Prammer spricht von "Geiselhaft"; Häupl: "Keine Verzögerung"

Wien (OTS) - Die SPÖ-Granden Barbara Prammer und Michael Häupl schalten sich in den Konflikt um das Transparenzpaket ein. Die Nationalratspräsidentin Prammer sagt im morgigen KURIER: "Der Großteil der Republik, auch andere ÖVP-Länderchefs, wollen Bundesregelungen für die Parteispenden. Einige glauben aber, die Republik in Geiselhaft nehmen zu können - und bremsen. Ich bin ungehalten; keiner würde Extrawürste verstehen", sagte Prammer dem KURIER: "Das Junktim - einheitliche Spendenregelung nur bei einheitlicher Parteienförderung - soll davon ablenken, dass das Transparenzpaket nicht für alle neun Bundesländer gelten soll." Sie fordert ein Ende der Debatte - und verlangt, dass das Paket Mitte Mai beschlossen wird, damit es ab Juli in Kraft treten kann. Auch Wiens SPÖ-Bürgermeister Häupl mahnt die ÖVP via KURIER, nicht zuzuwarten:
"Wesentlich ist für mich, dass es zu keiner Verzögerung über den 1. Juli hinaus kommt. Was immer im Bund ausgemacht wird, ist uns recht -und für Wien gut."

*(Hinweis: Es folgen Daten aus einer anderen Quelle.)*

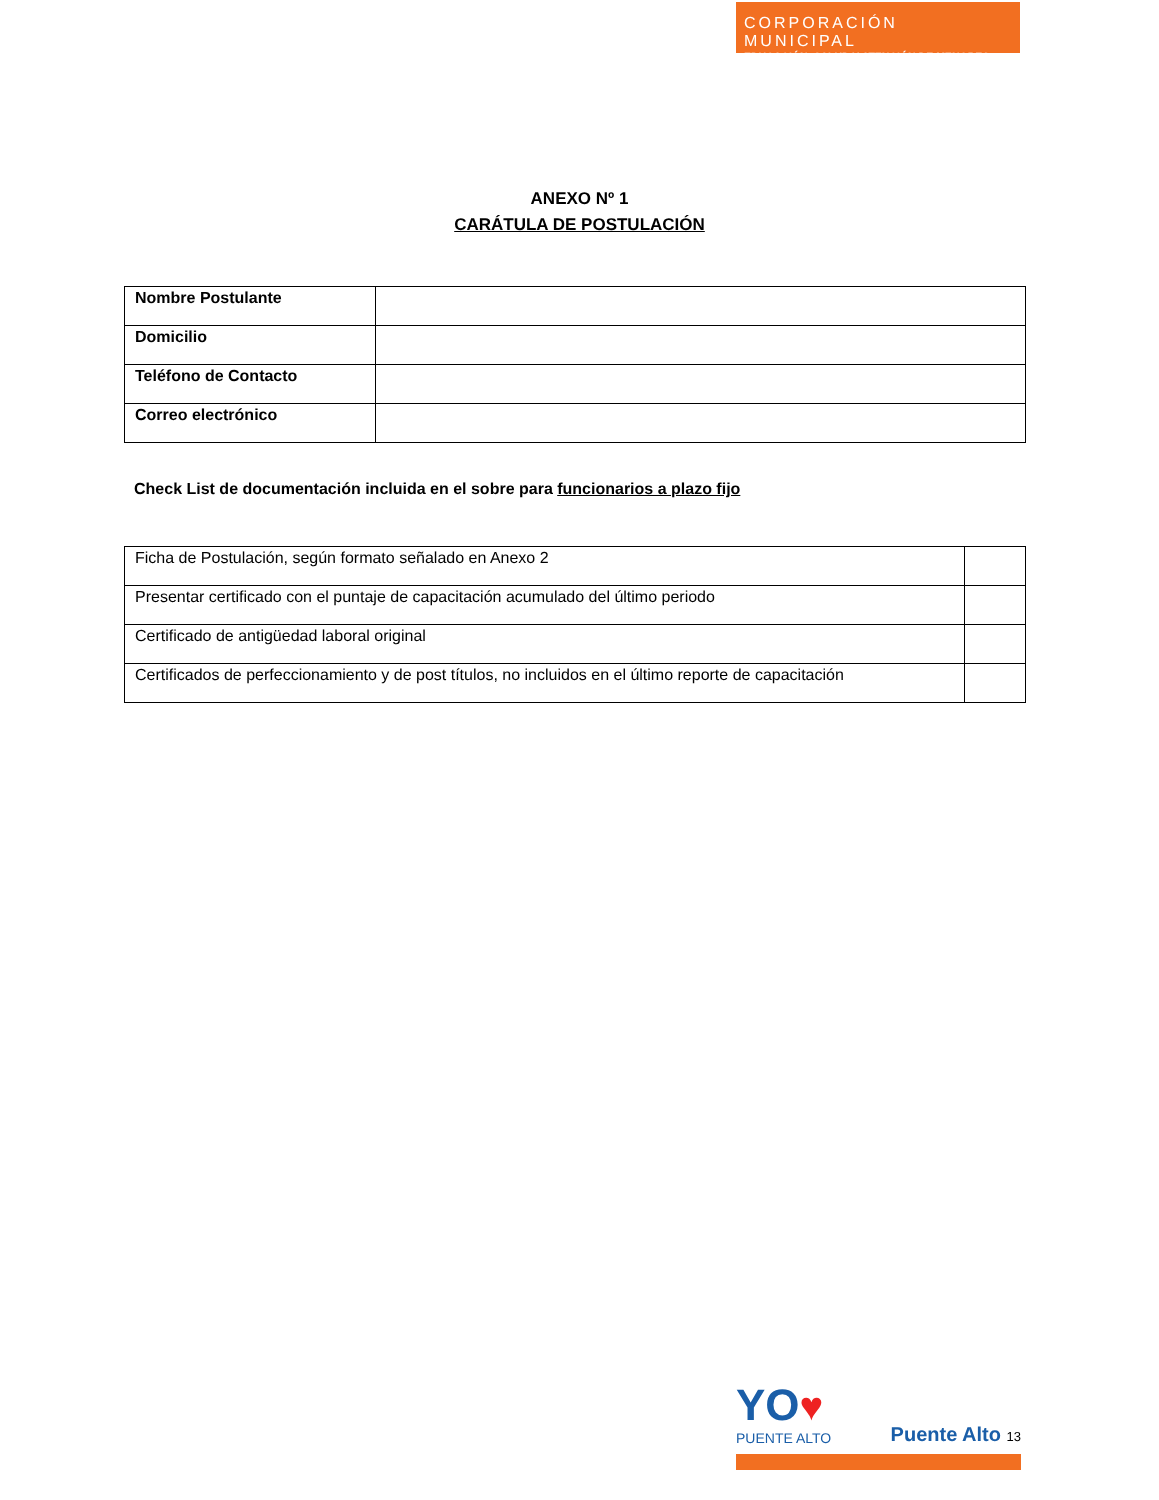CORPORACIÓN MUNICIPAL
EDUCACIÓN, SALUD Y ATENCIÓN DE MENORES
ANEXO Nº 1
CARÁTULA DE POSTULACIÓN
| Nombre Postulante | |
| Domicilio | |
| Teléfono de Contacto | |
| Correo electrónico | |
Check List de documentación incluida en el sobre para funcionarios a plazo fijo
| Ficha de Postulación, según formato señalado en Anexo 2 | |
| Presentar certificado con el puntaje de capacitación acumulado del último periodo | |
| Certificado de antigüedad laboral original | |
| Certificados de perfeccionamiento y de post títulos, no incluidos en el último reporte de capacitación | |
YO♥
PUENTE ALTO
Puente Alto 13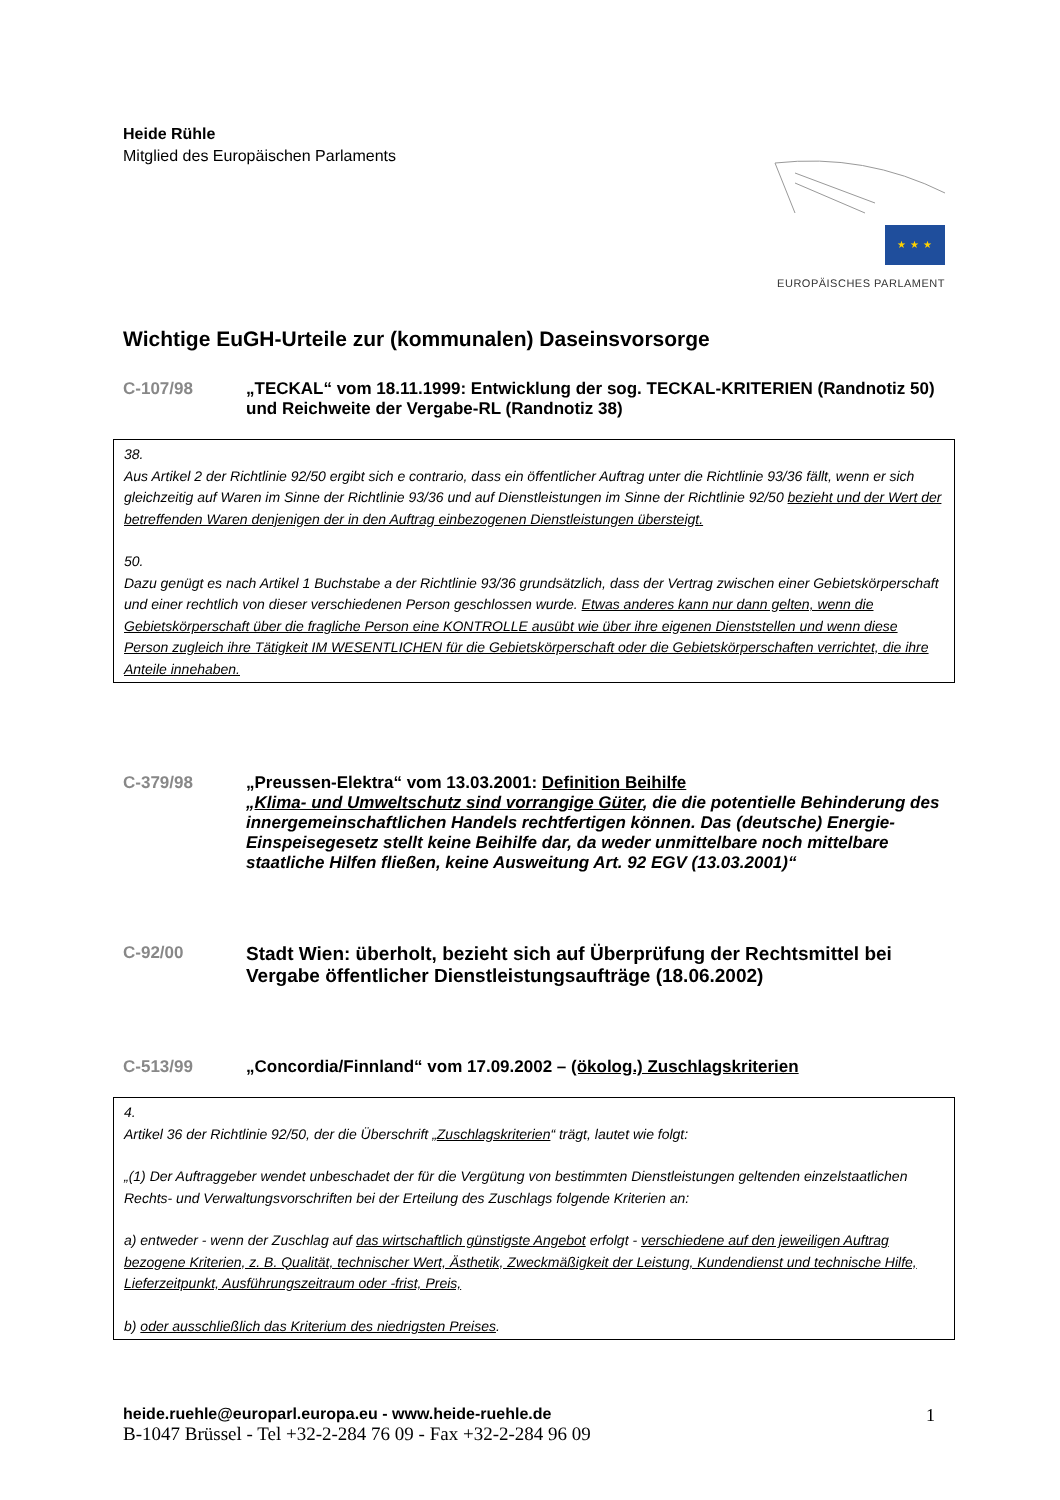Heide Rühle
Mitglied des Europäischen Parlaments
★ ★ ★
EUROPÄISCHES PARLAMENT
Wichtige EuGH-Urteile zur (kommunalen) Daseinsvorsorge
C-107/98 „TECKAL“ vom 18.11.1999: Entwicklung der sog. TECKAL-KRITERIEN (Randnotiz 50) und Reichweite der Vergabe-RL (Randnotiz 38)
38.
Aus Artikel 2 der Richtlinie 92/50 ergibt sich e contrario, dass ein öffentlicher Auftrag unter die Richtlinie 93/36 fällt, wenn er sich gleichzeitig auf Waren im Sinne der Richtlinie 93/36 und auf Dienstleistungen im Sinne der Richtlinie 92/50 bezieht und der Wert der betreffenden Waren denjenigen der in den Auftrag einbezogenen Dienstleistungen übersteigt.
50.
Dazu genügt es nach Artikel 1 Buchstabe a der Richtlinie 93/36 grundsätzlich, dass der Vertrag zwischen einer Gebietskörperschaft und einer rechtlich von dieser verschiedenen Person geschlossen wurde. Etwas anderes kann nur dann gelten, wenn die Gebietskörperschaft über die fragliche Person eine KONTROLLE ausübt wie über ihre eigenen Dienststellen und wenn diese Person zugleich ihre Tätigkeit IM WESENTLICHEN für die Gebietskörperschaft oder die Gebietskörperschaften verrichtet, die ihre Anteile innehaben.
C-379/98 „Preussen-Elektra“ vom 13.03.2001: Definition Beihilfe
„Klima- und Umweltschutz sind vorrangige Güter, die die potentielle Behinderung des innergemeinschaftlichen Handels rechtfertigen können. Das (deutsche) Energie-Einspeisegesetz stellt keine Beihilfe dar, da weder unmittelbare noch mittelbare staatliche Hilfen fließen, keine Ausweitung Art. 92 EGV (13.03.2001)“
C-92/00 Stadt Wien: überholt, bezieht sich auf Überprüfung der Rechtsmittel bei Vergabe öffentlicher Dienstleistungsaufträge (18.06.2002)
C-513/99 „Concordia/Finnland“ vom 17.09.2002 – (ökolog.) Zuschlagskriterien
4.
Artikel 36 der Richtlinie 92/50, der die Überschrift „Zuschlagskriterien“ trägt, lautet wie folgt:
„(1) Der Auftraggeber wendet unbeschadet der für die Vergütung von bestimmten Dienstleistungen geltenden einzelstaatlichen Rechts- und Verwaltungsvorschriften bei der Erteilung des Zuschlags folgende Kriterien an:
a) entweder - wenn der Zuschlag auf das wirtschaftlich günstigste Angebot erfolgt - verschiedene auf den jeweiligen Auftrag bezogene Kriterien, z. B. Qualität, technischer Wert, Ästhetik, Zweckmäßigkeit der Leistung, Kundendienst und technische Hilfe, Lieferzeitpunkt, Ausführungszeitraum oder -frist, Preis,
b) oder ausschließlich das Kriterium des niedrigsten Preises.
heide.ruehle@europarl.europa.eu - www.heide-ruehle.de
B-1047 Brüssel - Tel +32-2-284 76 09 - Fax +32-2-284 96 09
1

Zwischen SPÖ und ÖVP hatte es in den vergangenen Tagen einen heftigen Schlagabtausch gegeben, weil die SPÖ das Paket am 15. Mai im Ministerrat absegnen will, die ÖVP aber plötzlich auch die Parteienförderung in diesem Paket neu regeln wollte - das würde den Zeitplan des Kanzlers über den Haufen werfen. Der Verdacht der SPÖ:
Die Bundes-ÖVP will die neuen Spendenvorschriften verzögern - damit sie bei den kommenden Landtagswahlen in Niederösterreich im Frühjahr noch nicht in Kraft sind.